For the 1896 reprinting, Hardy added a sixth...

- "An Imaginative Woman" (1894)

However, in 1912 he reversed that decision, moving "An Imaginative Woman" to another collection, Life's Little Ironies (1894), while at the same time transferring two of the latter collection's stories, "A Tradition of Eighteen Hundred and Four" (1882) and "The Melancholy Hussar of the German Legion" (1890), to Wessex Tales, for a final total of seven stories.

==Dramatic adaptations==

=== Television ===
Six of the short stories were adapted as television dramas in 1973, forming the BBC2 anthology series Wessex Tales:

- "The Withered Arm" (7 November 1973, BBC2), adapted by Rhys Adrian, directed by Desmond Davis, and starring Billie Whitelaw.
- "Fellow-Townsmen" (14 November 1973, BBC2), adapted by Douglas Livingstone, directed by Barry Davis, and starring Jane Asher.
- "A Tragedy of Two Ambitions" (21 November 1973, BBC2), adapted by Dennis Potter, directed by Michael Tuchner, and starring John Hurt.

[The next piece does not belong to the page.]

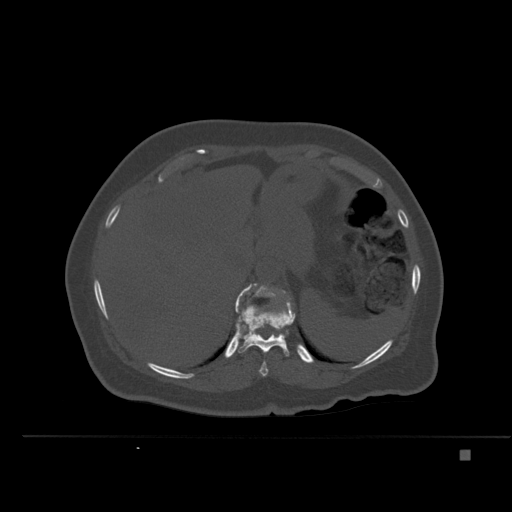
CT including the spine, one axial slice; slice 268 of 477 in the series (ordered by position); bone window (W 1800 / L 400 HU); 512 × 512 image matrix, field of view 422 × 422 mm. Female patient, age 74 years. Case-level facts recorded for this patient, not image findings: primary cancer: colon.
Outlined on this slice (semi-automatically segmented with operator editing):
- T10 vertebra: bounding box (x1, y1, x2, y2) in pixels: (259, 361, 268, 377)
- T11 vertebra: (236, 290, 296, 357)
- T12 vertebra: (235, 283, 291, 310)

This story is from Hardy's collection Life's Little Ironies.
- "An Imaginative Woman" (28 November 1973, BBC2), adapted by William Trevor, directed by Gavin Millar, and starring Claire Bloom.
- "The Melancholy Hussar" (5 December 1973, BBC2), adapted by Ken Taylor, directed by Mike Newell, and starring Ben Cross.
- "Barbara of the House of Grebe" (12 December 1973 BBC2), adapted by David Mercer, directed by David Jones, and starring Nick Brimble and Ben Kingsley. This story is from Hardy's collection A Group of Noble Dames.

=== Radio ===
"The Withered Arm" was adapted as an audio drama by Louise Doughty that was broadcast on BBC Radio 4 in February 2006, starring Victoria Hamilton and Susan Jameson.